A few years ago they were prime-time TV material, their clubmen and local passions cast onto Celebrity Bainisteoir’s nationwide stage.
But today they meet in a game that will mean so much more than the ephemeral reality TV competition: the Cork IFC final between season 1 runners-up Mayfield and series 3 also-rans Fermoy.
Mayfield, for one, have long since ditched the 5-star hotels, blazers and celebratory cigars that the cameras and star gaffer Gerald Kean were attracted to.
“There was a good buzz around at that time but there were mixed feelings afterwards about whether it was a good or bad thing for the club, because there was a lot of distraction involved with it too,” recalls full-back Padraig Fitzgerald.
“I wouldn’t like to harp on about the Bainisteoir too much to be honest, because it’s a distant memory. It was a good experience at the time but we didn’t win the final and we ended up on a downward spiral for a couple of years after that. This team has evolved an awful lot since. There was a lot of stuff done for cameras back then but in the few years since Mick Hannon came on board as coach there’s been a massive shift in our mindset and approach to games.”
Fermoy also had their celebrity gimmicks, with a giant wasp mascot flown in from LA by wedding planner Peter Kelly, aka Franc, as their 2010 quarter-final was transformed into a festival in North Cork.
But Mayfield arrived at the show’s genesis in 2008 for peak excitability, as the red and white of the City side became equivalent to the blood and bandage of Cork.
Yet the post-Bainisteoir years were a struggle for their footballers, dicing with relegation time and again until their eventual demotion to Intermediate in 2012.

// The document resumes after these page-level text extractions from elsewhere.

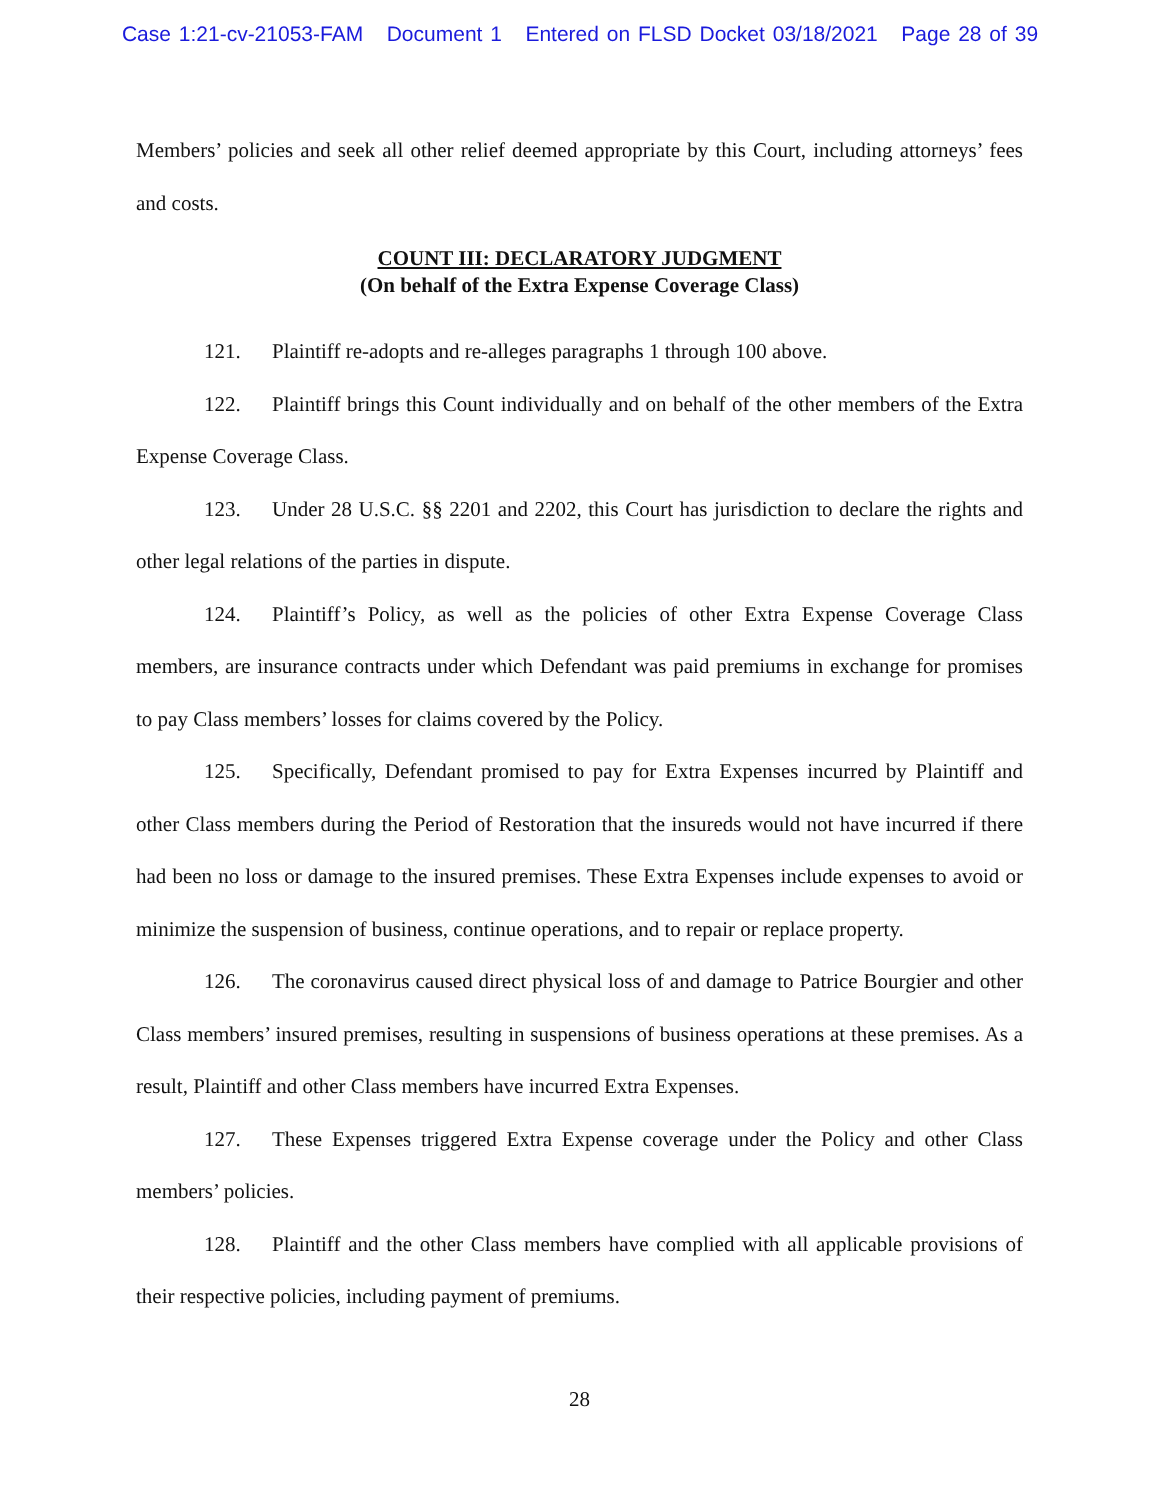Case 1:21-cv-21053-FAM Document 1 Entered on FLSD Docket 03/18/2021 Page 28 of 39
Members’ policies and seek all other relief deemed appropriate by this Court, including attorneys’ fees and costs.
COUNT III: DECLARATORY JUDGMENT
(On behalf of the Extra Expense Coverage Class)
121. Plaintiff re-adopts and re-alleges paragraphs 1 through 100 above.
122. Plaintiff brings this Count individually and on behalf of the other members of the Extra Expense Coverage Class.
123. Under 28 U.S.C. §§ 2201 and 2202, this Court has jurisdiction to declare the rights and other legal relations of the parties in dispute.
124. Plaintiff’s Policy, as well as the policies of other Extra Expense Coverage Class members, are insurance contracts under which Defendant was paid premiums in exchange for promises to pay Class members’ losses for claims covered by the Policy.
125. Specifically, Defendant promised to pay for Extra Expenses incurred by Plaintiff and other Class members during the Period of Restoration that the insureds would not have incurred if there had been no loss or damage to the insured premises. These Extra Expenses include expenses to avoid or minimize the suspension of business, continue operations, and to repair or replace property.
126. The coronavirus caused direct physical loss of and damage to Patrice Bourgier and other Class members’ insured premises, resulting in suspensions of business operations at these premises. As a result, Plaintiff and other Class members have incurred Extra Expenses.
127. These Expenses triggered Extra Expense coverage under the Policy and other Class members’ policies.
128. Plaintiff and the other Class members have complied with all applicable provisions of their respective policies, including payment of premiums.
28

Then, in the midst of a dour 28-month spell without a Championship win, they were only spared back-to-back relegations after a meeting with Canovee in the last chance saloon.
“Have no doubt about it, that was a dark day for us and to get over that was a big thing,” remembers Fitzgerald, who subsequently helped to coax Hannon, then with Bishopstown, back home to Mayfield.
Hannon had the raw materials of players sick of losing and from that he brought about a massive change to the team’s attitude and approach.
“The players and the club have really bought into it,” insists Fitzgerald. “Our club gym has been upgraded, players are doing recovery sessions, we’ve been to the Mardyke getting our fitness testing done at the start of the year, fellows are watching their diets – in the last couple of years you can see there was a huge shift in the mentality and discipline on and off the field.
That whole mindset came from nearly being relegated where we just said to ourselves, ‘Look, we know we’re better than that, we need to get our coaching structures right, and the players’ mindset needs to change…’ And it has.” That mindset will be tested by a defensively-solid Fermoy side that have the right combinations of youth and experience, speed and endurance.
Their hurlers won the Intermediate Championship last term and the footballers have been eliminated by the eventual winners in four of the last six years. They also beat Mayfield last year, 5-11 to 2-12.Mayfield’s edge-of-the-square general chalks the loss down to ‘defensive errors’.
“We had a good, free-flowing game against Fermoy but, unfortunately for ourselves, with ten minutes to go it was a drawn game and we just didn’t have the panel. But this year we have added to the panel.”
Shane Kelly has returned from Canada to take his place in a half-back line with serious attacking intent.
Fitzgerald says they have added motivation too: “Our Club President, Denis Shine, died earlier this year. He was 94 and would’ve been at every game sitting on his chair at the side of the pitch.
“I would’ve been a personal friend of his and an awful lot of the players would be thinking of him on county final day. It’d be nice for him if we could win the game in his memory.”